Presqu'à chaque ligne, j'ai eu envie de crier aux auteurs "humilité, humilité, humilité !" en leur suggérant de lire mon livre "Croire ou savoir ?" et, plus particulièrement les chapitres intitulés "Conscience", "Dieu", "Miracle" ou "Révélation".
Le livre ne se termine pas avec cette approche pseudo scientifique. Il se poursuit avec un grand chapitre intitulé "Les preuves hors science". Pour continuer à lire attentivement, j'ai dû faire encore plus d'efforts que dans la première partie. En effet, avant même d'en prendre connaissance, je suis interloqué par cette expression "Les preuves hors science" qui me paraît relever plus de l'oxymore que d'une sage et modeste analyse ! Et effectivement, bien loin de l'honnêteté scientifique la plus élémentaire, j'ai trouvé essentiellement dans ce chapitre une présentation terriblement tendancieuse de récits censés "prouver" la "vérité" de la Bible et de la doctrine chrétienne, voire même, plus précisément, de la doctrine catholique. Cet exposé, très riche d'une documentation abondante, confine à l'érudition. Il résulte manifestement d'un énorme travail de recherche. Malheureusement, cette base documentaire qui pourrait intéresser d'authentiques chercheurs de vérité est gâchée par une présentation incroyablement partiale : les auteurs classent sans cesse les connaissances en domaines de faits à croire ou à ignorer et les lecteurs en croyants ou en athées, en théistes ou en matérialistes. Ils n'admettent aucune autre alternative et, bien sûr, ne savent pas reconnaître les domaines où, pas plus que n'importe qui, "ils ne savent pas"… L'intérêt et la recherche pour ce qui est encore inexpliqué sont absents. Aurait-il été sensé, à une époque lointaine où l'on ignorait tout de l'existence par exemple des ondes électromagnétiques, de prendre parti pour ou contre leur existence ? On trouve même, au détour d'une page, une incitation clairement exprimée à la partialité : "Ne tournez pas la page avant d'avoir arrêté votre choix, quel qu'il soit". Comment être plus clair dans l'entêtement à refuser de ne pas savoir et de chercher ! Alors que, dans la première partie, les auteurs manifestaient un manque notable d'imagination dans la recherche de pistes de recherche pour expliquer ce qui ne l'est pas encore, ils font preuve ici d'une imagination débordante pour échafauder des arguments capillotractés sur la base de prophéties, de faits réels surinterprétés, voire de récits douteux ou légendaires. La naïveté et la partialité de cette partie sont tellement stupéfiantes, hallucinantes, et pour tout dire exaspérantes, que je n'ai pas le courage de les commenter ici.

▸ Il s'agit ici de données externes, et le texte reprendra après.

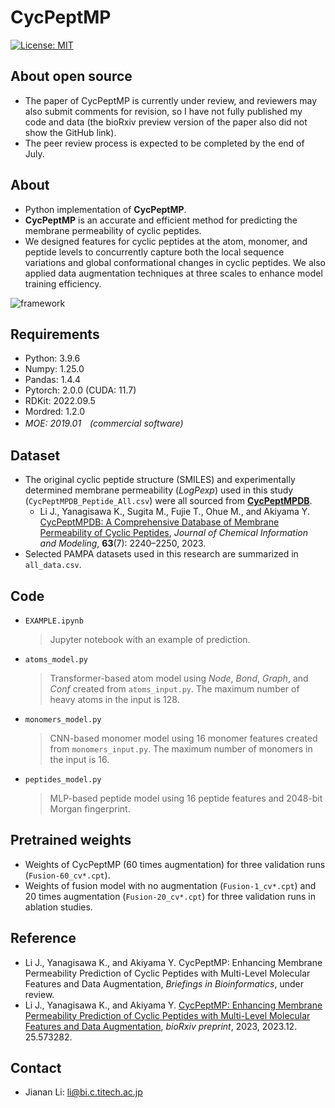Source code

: # CycPeptMP
[![License: MIT](https://img.shields.io/badge/License-MIT-yellow.svg)](LICENSE)


## About open source
- The paper of CycPeptMP is currently under review, and reviewers may also submit comments for revision, so I have not fully published my code and data (the bioRxiv preview version of the paper also did not show the GitHub link).
- The peer review process is expected to be completed by the end of July.



## About
- Python implementation of **CycPeptMP**.
- **CycPeptMP** is an accurate and efficient method for predicting the membrane permeability of cyclic peptides.
- We designed features for cyclic peptides at the atom, monomer, and peptide levels to concurrently capture both the local sequence variations and global conformational changes in cyclic peptides. We also applied data augmentation techniques at three scales to enhance model training efficiency.

![framework](https://github.com/akiyamalab/cycpeptmp/assets/44156441/cc57f68f-dc02-486d-beb6-d6e9f2bcb1ae)



## Requirements
- Python: 3.9.6
- Numpy: 1.25.0
- Pandas: 1.4.4
- Pytorch: 2.0.0 (CUDA: 11.7)
- RDKit: 2022.09.5
- Mordred: 1.2.0
- *MOE: 2019.01　(commercial software)*




## Dataset
- The original cyclic peptide structure (SMILES) and experimentally determined membrane permeability (_LogPexp_) used in this study (`CycPeptMPDB_Peptide_All.csv`) were all sourced from [**CycPeptMPDB**](http://cycpeptmpdb.com/).
  - Li J., Yanagisawa K., Sugita M., Fujie T., Ohue M., and Akiyama Y. [CycPeptMPDB: A Comprehensive Database of Membrane Permeability of Cyclic Peptides](https://pubs.acs.org/doi/10.1021/acs.jcim.2c01573), _Journal of Chemical Information and Modeling_, **63**(7): 2240–2250, 2023.
- Selected PAMPA datasets used in this research are summarized in `all_data.csv`.


## Code
- `EXAMPLE.ipynb`
  > Jupyter notebook with an example of prediction.

- `atoms_model.py`
  > Transformer-based atom model using _Node_, _Bond_, _Graph_, and _Conf_ created from `atoms_input.py`.
  > The maximum number of heavy atoms in the input is 128.

- `monomers_model.py`
  > CNN-based monomer model using 16 monomer features created from `monomers_input.py`.
  > The maximum number of monomers in the input is 16.

- `peptides_model.py`
  > MLP-based peptide model using 16 peptide features and 2048-bit Morgan fingerprint.



## Pretrained weights
- Weights of CycPeptMP (60 times augmentation) for three validation runs (`Fusion-60_cv*.cpt`).
- Weights of fusion model with no augmentation (`Fusion-1_cv*.cpt`) and 20 times augmentation (`Fusion-20_cv*.cpt`) for three validation runs in ablation studies.



## Reference
- Li J., Yanagisawa K., and Akiyama Y. CycPeptMP: Enhancing Membrane Permeability Prediction of Cyclic Peptides with Multi-Level Molecular Features and Data Augmentation, _Briefings in Bioinformatics_, under review.
- Li J., Yanagisawa K., and Akiyama Y. [CycPeptMP: Enhancing Membrane Permeability Prediction of Cyclic Peptides with Multi-Level Molecular Features and Data Augmentation](https://www.biorxiv.org/content/10.1101/2023.12.25.573282v1), _bioRxiv preprint_, 2023, 2023.12. 25.573282.


## Contact
- Jianan Li: li@bi.c.titech.ac.jp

Juste une mention toutefois pour le "miracle" de Fatima qui pose effectivement à la science une étonnante question. Les auteurs y voient, là encore, une "preuve" de l'existence de Dieu. Je trouve personnellement qu'un Dieu de l'Univers qui se livrerait à pareille supercherie en voulant faire croire à des dizaines de milliers d'observateurs que le Soleil a vraiment dansé ce jour-là serait un Dieu bien bizarre et, en tout cas, plus inquiétant qu'adorable, surtout quand on examine le message, assorti de menaces, censé être délivré par le biais de cet artifice. Convaincu que ni le Soleil ni la Terre n'ont, en cette occasion, changé leurs habitudes, je suggère dans mon livre, au chapitre "Miracle", une autre piste de réflexion, sans doute plus réaliste, mais peut-être encore plus inquiétante.
Encore une fois, il ne s'agit pas pour moi de nier le mystère mais de s'interroger, de chercher et de savoir dire "je ne sais pas" quand on ne sait pas, sans sauter, sans preuves, sur des conclusions préconçues, surtout quand elles sont invraisemblables ! « Des prétentions extraordinaires nécessitent une preuve extraordinaire » disait Carl Sagan.